Organizing

You Put One Seed in the Ground, You Get Many in Return

The passing of two annual events: Thanksgiving, a time to celebrate the harvest and by extension with family, and Black Friday, an event that encapsulates our consumer economy provided a […]

aerial view of Oahu

Flickr photo by thomas23 CC BY-NC-SA

The passing of two annual events: Thanksgiving, a time to celebrate the harvest and by extension with family, and Black Friday, an event that encapsulates our consumer economy provided a timely bookend to last month’s conversation on the ‘Ohana Economy.

As a quick recap, the ‘Ohana Economy espouses a focus on management of the household to build ho‘owaiai, or genuine wealth. Last month we specifically saw how a municipal government department is exploring its role in providing support for such an economy through community-based processes to update two community development plans that raise up the vision and values of those communities in order to inform policies to support the industries desired by the community. Accordingly, what might an example of building ho‘owaiwai at a grassroots level to support an iteration of the ‘Ohana Economy look like?

In beautiful Hālawa Valley on the island of O‘ahu, the community-based organization, Nā Kūpuna A Me Nā Kāko‘o O Hālawa struggles to preserve the natural, cultural, and spiritual power of the Valley despite the construction of the H-3 freeway that cuts through the middle of the Valley.

Hālawa Valley is filled with cultural and spiritual structures and artifacts, including the iwi, or cultural remains, of the generations of Native Hawaiian families that called the Valley home. The roots of Nā Kūpuna A Me Nā Kāko‘o O Hālawa is grounded in efforts to protect those remains and artifacts in the active protestation of the highway’s construction. These efforts even saw its leaders—a majority of whom are female—thrown into prison for standing in front of construction equipment to impede their operation.

While the efforts of these women were unsuccessful in stopping the construction of the highway, Nā Kūpuna A Me Nā Kāko‘o O Hālawa now exists to actively preserve, restore, and protect the Valley and the remaining cultural artifacts and sites. Most of this work has been spearheaded on a volunteer basis by those with a historical connection to the land who have then formed relationships and connections to numerous institutions to provide cultural and natural resource training of those volunteers.

Hawaii Alliance for Community Based Economic Development is currently partnered with Nā Kūpuna A Me Nā Kāko‘o O Hālawa to build their organizational capacity for the next generation of cultural practitioners and activists to continue the family tradition while earning a living for themselves and their own growing families. The new leadership faces challenges in learning how to manage and run a nonprofit organization, while maintaining the vision and values of the founders as summarized in the following quote:

Walking in the footsteps of our kūpuna, “mālama ‘āina and ‘āina mālama”
(you put one seed in the ground, you get many in return).

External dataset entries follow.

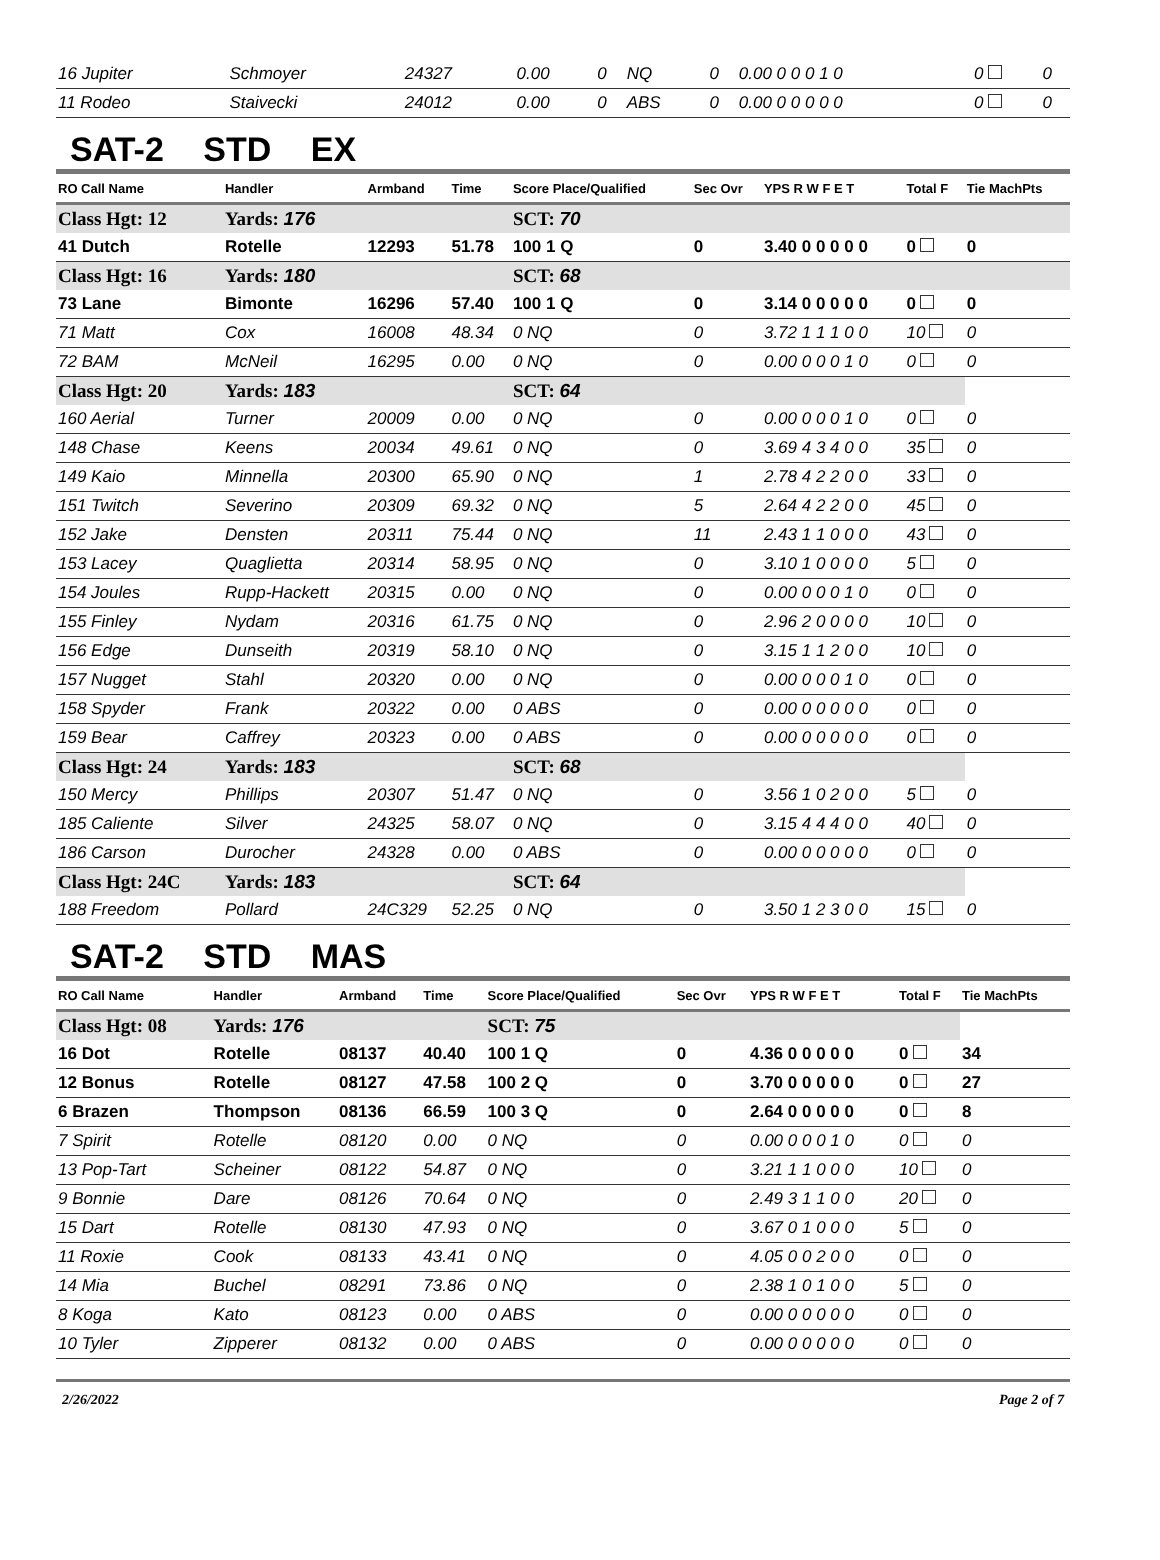| 16 Jupiter | Schmoyer | 24327 | 0.00 | 0 | NQ | 0 | 0.00 0 0 0 1 0 | 0 | 0 |
| 11 Rodeo | Staivecki | 24012 | 0.00 | 0 | ABS | 0 | 0.00 0 0 0 0 0 | 0 | 0 |
SAT-2 STD EX
| RO Call Name | Handler | Armband | Time | Score Place/Qualified | Sec Ovr | YPS R W F E T | Total F | Tie MachPts |
| --- | --- | --- | --- | --- | --- | --- | --- | --- |
| Class Hgt: 12 | Yards: 176 | | | SCT: 70 | | | | |
| 41 Dutch | Rotelle | 12293 | 51.78 | 100 1 Q | 0 | 3.40 0 0 0 0 0 | 0 | 0 |
| Class Hgt: 16 | Yards: 180 | | | SCT: 68 | | | | |
| 73 Lane | Bimonte | 16296 | 57.40 | 100 1 Q | 0 | 3.14 0 0 0 0 0 | 0 | 0 |
| 71 Matt | Cox | 16008 | 48.34 | 0 NQ | 0 | 3.72 1 1 1 0 0 | 10 | 0 |
| 72 BAM | McNeil | 16295 | 0.00 | 0 NQ | 0 | 0.00 0 0 0 1 0 | 0 | 0 |
| Class Hgt: 20 | Yards: 183 | | | SCT: 64 | | | | |
| 160 Aerial | Turner | 20009 | 0.00 | 0 NQ | 0 | 0.00 0 0 0 1 0 | 0 | 0 |
| 148 Chase | Keens | 20034 | 49.61 | 0 NQ | 0 | 3.69 4 3 4 0 0 | 35 | 0 |
| 149 Kaio | Minnella | 20300 | 65.90 | 0 NQ | 1 | 2.78 4 2 2 0 0 | 33 | 0 |
| 151 Twitch | Severino | 20309 | 69.32 | 0 NQ | 5 | 2.64 4 2 2 0 0 | 45 | 0 |
| 152 Jake | Densten | 20311 | 75.44 | 0 NQ | 11 | 2.43 1 1 0 0 0 | 43 | 0 |
| 153 Lacey | Quaglietta | 20314 | 58.95 | 0 NQ | 0 | 3.10 1 0 0 0 0 | 5 | 0 |
| 154 Joules | Rupp-Hackett | 20315 | 0.00 | 0 NQ | 0 | 0.00 0 0 0 1 0 | 0 | 0 |
| 155 Finley | Nydam | 20316 | 61.75 | 0 NQ | 0 | 2.96 2 0 0 0 0 | 10 | 0 |
| 156 Edge | Dunseith | 20319 | 58.10 | 0 NQ | 0 | 3.15 1 1 2 0 0 | 10 | 0 |
| 157 Nugget | Stahl | 20320 | 0.00 | 0 NQ | 0 | 0.00 0 0 0 1 0 | 0 | 0 |
| 158 Spyder | Frank | 20322 | 0.00 | 0 ABS | 0 | 0.00 0 0 0 0 0 | 0 | 0 |
| 159 Bear | Caffrey | 20323 | 0.00 | 0 ABS | 0 | 0.00 0 0 0 0 0 | 0 | 0 |
| Class Hgt: 24 | Yards: 183 | | | SCT: 68 | | | | |
| 150 Mercy | Phillips | 20307 | 51.47 | 0 NQ | 0 | 3.56 1 0 2 0 0 | 5 | 0 |
| 185 Caliente | Silver | 24325 | 58.07 | 0 NQ | 0 | 3.15 4 4 4 0 0 | 40 | 0 |
| 186 Carson | Durocher | 24328 | 0.00 | 0 ABS | 0 | 0.00 0 0 0 0 0 | 0 | 0 |
| Class Hgt: 24C | Yards: 183 | | | SCT: 64 | | | | |
| 188 Freedom | Pollard | 24C329 | 52.25 | 0 NQ | 0 | 3.50 1 2 3 0 0 | 15 | 0 |
SAT-2 STD MAS
| RO Call Name | Handler | Armband | Time | Score Place/Qualified | Sec Ovr | YPS R W F E T | Total F | Tie MachPts |
| --- | --- | --- | --- | --- | --- | --- | --- | --- |
| Class Hgt: 08 | Yards: 176 | | | SCT: 75 | | | | |
| 16 Dot | Rotelle | 08137 | 40.40 | 100 1 Q | 0 | 4.36 0 0 0 0 0 | 0 | 34 |
| 12 Bonus | Rotelle | 08127 | 47.58 | 100 2 Q | 0 | 3.70 0 0 0 0 0 | 0 | 27 |
| 6 Brazen | Thompson | 08136 | 66.59 | 100 3 Q | 0 | 2.64 0 0 0 0 0 | 0 | 8 |
| 7 Spirit | Rotelle | 08120 | 0.00 | 0 NQ | 0 | 0.00 0 0 0 1 0 | 0 | 0 |
| 13 Pop-Tart | Scheiner | 08122 | 54.87 | 0 NQ | 0 | 3.21 1 1 0 0 0 | 10 | 0 |
| 9 Bonnie | Dare | 08126 | 70.64 | 0 NQ | 0 | 2.49 3 1 1 0 0 | 20 | 0 |
| 15 Dart | Rotelle | 08130 | 47.93 | 0 NQ | 0 | 3.67 0 1 0 0 0 | 5 | 0 |
| 11 Roxie | Cook | 08133 | 43.41 | 0 NQ | 0 | 4.05 0 0 2 0 0 | 0 | 0 |
| 14 Mia | Buchel | 08291 | 73.86 | 0 NQ | 0 | 2.38 1 0 1 0 0 | 5 | 0 |
| 8 Koga | Kato | 08123 | 0.00 | 0 ABS | 0 | 0.00 0 0 0 0 0 | 0 | 0 |
| 10 Tyler | Zipperer | 08132 | 0.00 | 0 ABS | 0 | 0.00 0 0 0 0 0 | 0 | 0 |
2/26/2022 Page 2 of 7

Kūpuna refers to our elders but also encompasses all those who came before us, while mālama means to protect and, ‘āina has been translated to mean land but literally means “that which feeds us” and encompasses those relationships that form the basis for our genuine wealth. The efforts of the new leadership of Nā Kūpuna A Me Nā Kāko‘o O Hālawa aims to perpetuate the current activities of protecting and restoring the land (mālama ‘āina)—which has had a healing effect on those who have taken on those tasks, including prisoners and at-risk youth (‘āina mālama you)—and expand on its cultural and learning opportunities to educational institutions and community groups through the support of traditional cultural practices including providing access for cultural practitioners (you put one seed in the ground, you get many in return).

The older generation of leaders in the organization has been carrying out these efforts on a largely volunteer basis yet sees the importance this work has had in keeping them connected to their formulation of genuine wealth. As the next generation steps up, they are facing the demand of attending school, finding paying work to support their growing families, and face the difficulty of maintaining these traditional cultural practices in light of 21st-century demands.

Just imagine if this up and coming generation could properly manage their household in a way that continues to raise up their traditional cultural practices, maintain relationships with their families, those they serve, and their environment, and be financially secure in the process—a form of the ‘Ohana Economy on the ground.

As work continues, the efforts of the new leadership and the learning that happens as the leadership transition continues will be captured in ongoing documentation that will be summarized in a stewardship and sustainability plan. Such a document will not only capture the stories of the kūpuna, but be a small outcome of a co-learning process we undertake with this next generation of leaders as they try to accomplish a couple of things: iterate a picture of genuine wealth that allows them to care for where they live, which is healing in and of itself; explore doing such work on a full-time basis and financially provide for their families; and thus put one seed in the ground and get many in return in a true sense of thanksgiving.